Reactor模式的底层往往使用select/poll/epoll等I/O复用方式来实现;Proactor模式的底层使用异步I/O(如Windows中的完成端口或UNIX中aio_*()系列函数)来实现。

参考:
Proactor - An Object Behavioral Pattern for Demultiplexing and Dispatching Handlers for Asynchronous Events (解释Reactor和Proactor模式最好的文章)
Pattern-Oriented Software Architecture Volume 2, Patterns for Concurrent and Networked Objectt, 3.1 Reactor
Pattern-Oriented Software Architecture Volume 2, Patterns for Concurrent and Networked Objects, 3.2 Proactor

2 Reactor(反应器,又叫Dispatcher或Notifier)

The Reactor architectural pattern allows event-driven applications to demultiplex and dispatch service requests that are delivered to an application from one or more clients.
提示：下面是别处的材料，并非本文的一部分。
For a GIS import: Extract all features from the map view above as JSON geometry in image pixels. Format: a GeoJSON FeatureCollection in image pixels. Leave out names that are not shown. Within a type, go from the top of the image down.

Reactor中文译为“反应器”多少会令人困惑,它还有两个别名:Dispatcher(分配器)、Notifier(通知器),这两个别名可能更易理解。

Reactor模式到底是怎么回事呢?

Reactor模式究竟是个什么东西呢?这要从事件驱动的开发方式说起。我们知道,对于应用服务器,一个主要规律就是,CPU的处理速度是要远远快于I/O速度的,如果CPU为了I/O操作(例如从Socket读取一段数据)而阻塞显然是不划算的。好一点的方法是分为多进程或者线程去进行处理,但是这样会带来一些进程切换的开销,试想一个进程一个数据读了500ms,期间进程切换到它3次,但是CPU却什么都不能干,就这么切换走了,是不是也不划算?

这时先驱们找到了事件驱动,或者叫回调的方式,来完成这件事情。这种方式就是,应用业务向一个中间人注册一个回调(event handler),当I/O就绪后,就这个中间人产生一个事件,并通知此handler进行处理。
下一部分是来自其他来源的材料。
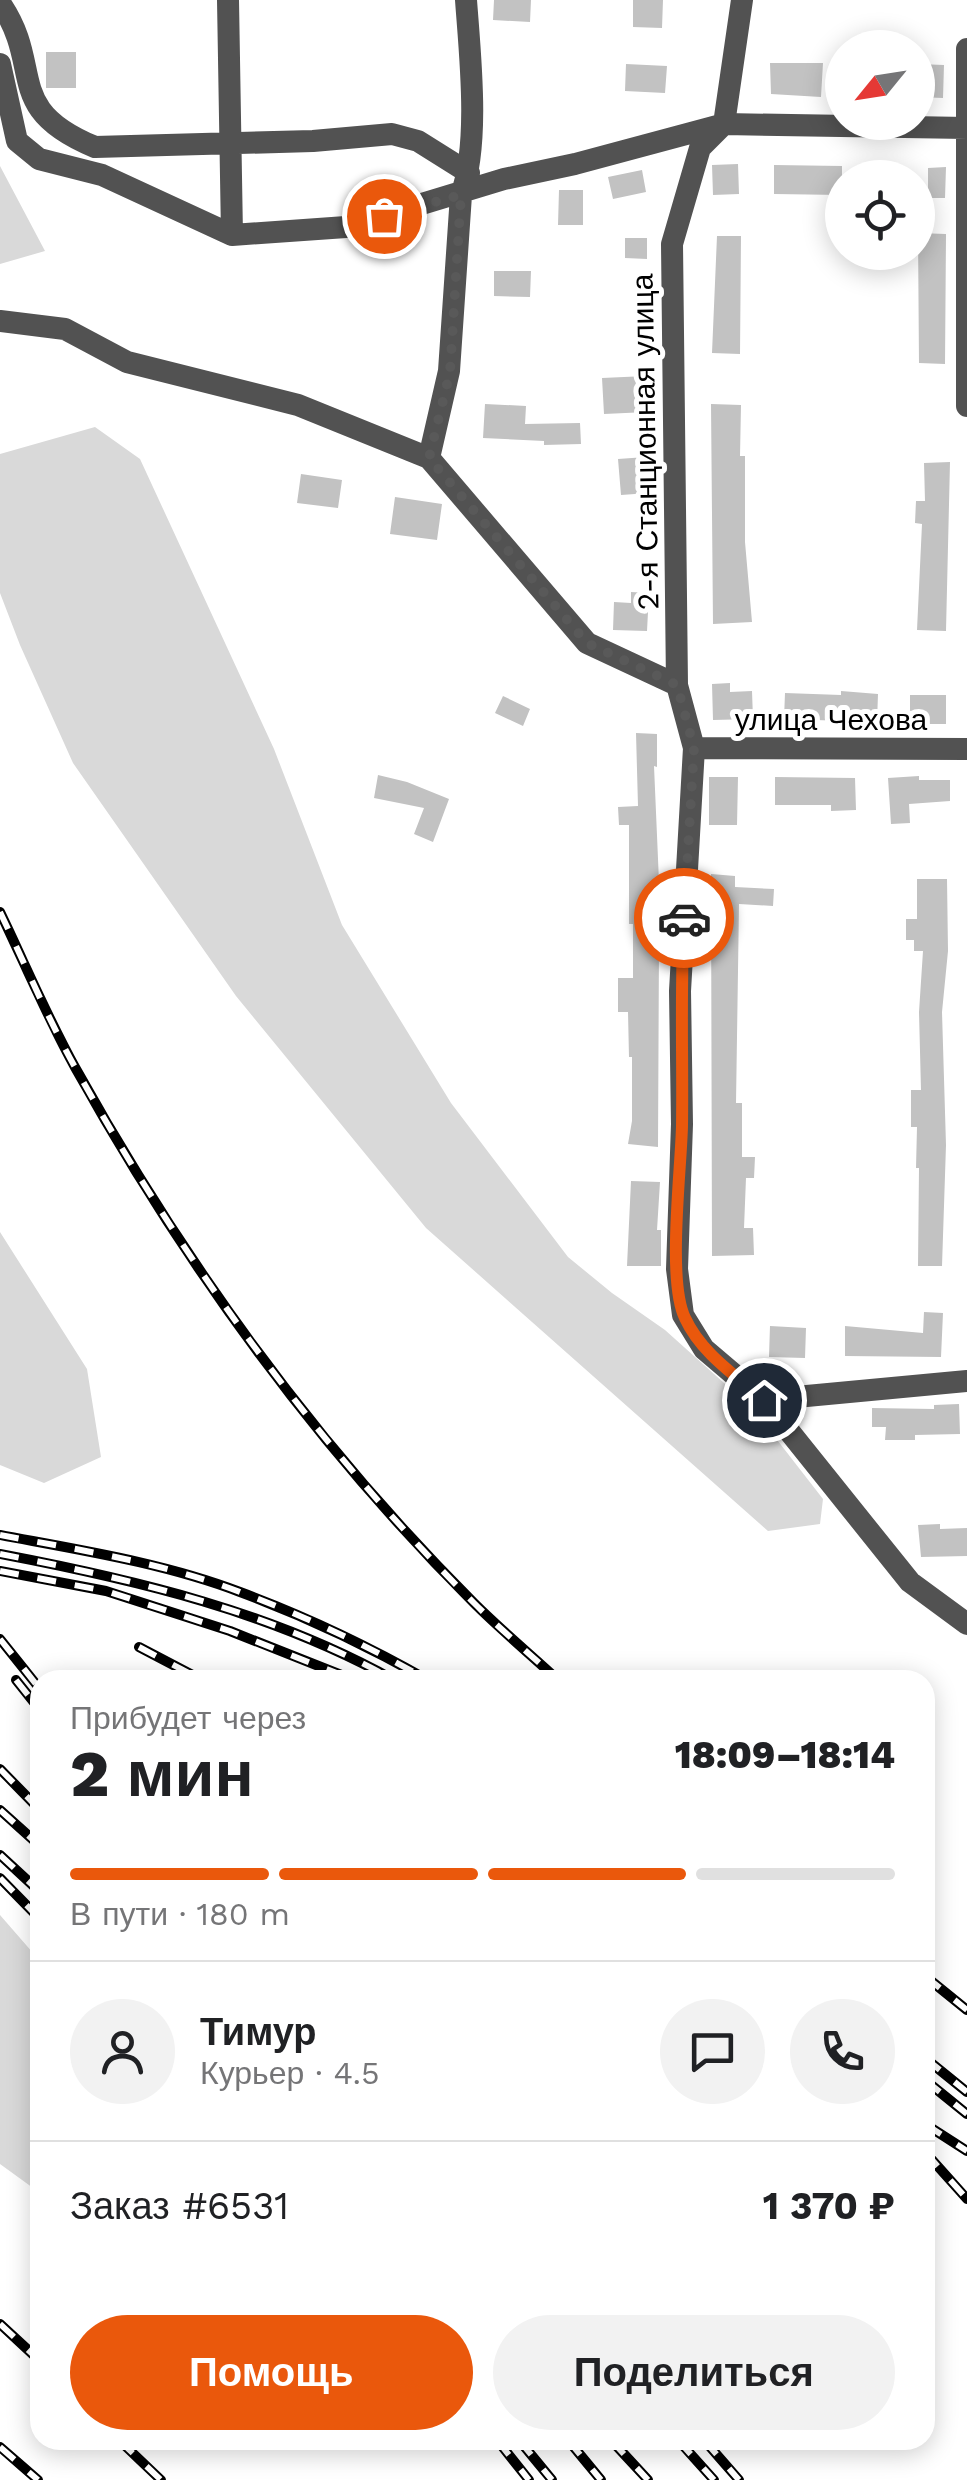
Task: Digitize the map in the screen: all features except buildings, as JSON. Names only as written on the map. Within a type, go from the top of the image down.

好了,我们现在来看Reactor模式。在前面事件驱动的例子里有个问题:我们如何知道I/O就绪这个事件,谁来充当这个中间人?Reactor模式的答案是:由一个不断等待和循环的单独进程(线程)来做这件事,它接受所有handler的注册,并负责向操作系统查询I/O是否就绪,在就绪后就调用指定handler进行处理,这个角色的名字就叫做Reactor。

上面内容摘自:Netty那点事(四)Netty与Reactor模式

在ACE网络编程框架中使用反应器,只需如下几步:
(1) 创建事件处理器,以处理他所感兴趣的某事件。
(2) 在反应器上登记,通知说他有兴趣处理某事件,同时传递他想要用以处理此事件的事件处理器的指针给反应器。
随后反应器框架将自动地:
(1) 在内部维护一些表,将不同的事件类型与事件处理器对象关联起来。
(2) 在用户已登记的某个事件发生时, 反应器发出对处理器中相应方法的回调。

参考:ACE反应器(Reactor)模式(1)

2.1 反应器优缺点

The Reactor pattern offers the following benefits:

Separation of concerns
The Reactor pattern decouples application-independent demultiplexing and dispatching mechanisms from application-specific hook method functionality. The application-independent mechanisms can be designed as reusable components that know how to demultiplex indication events and dispatch the appropriate hook methods defined by event handlers. Conversely, the application-specific functionality in a hook method knows how to perform a particular type of service.
Modularity, reusability, and configurability
The pattern decouples event-driven application functionality into several components. For example, connection-oriented services can be decomposed into two components: one for establishing connections and another for receiving and processing data.
Portability
UNIX platforms offer two synchronous event demultiplexing functions, select() and poll(), whereas on Win32 platforms the WaitForMultipleObjects() or select() functions can be used to demultiplex events synchronously. By decoupling the reactor's interface from the lowerlevel operating system synchronous event demultiplexing functions used in its implementation, the Reactor pattern therefore enables applications to be ported more readily across platforms.
Coarse-grained concurrency control
Reactor pattern implementations serialize the invocation of event handlers at the level of event demultiplexing and dispatching within an application process or thread. This coarse-grained concurrency control can eliminate the need for more complicated synchronization within an application process.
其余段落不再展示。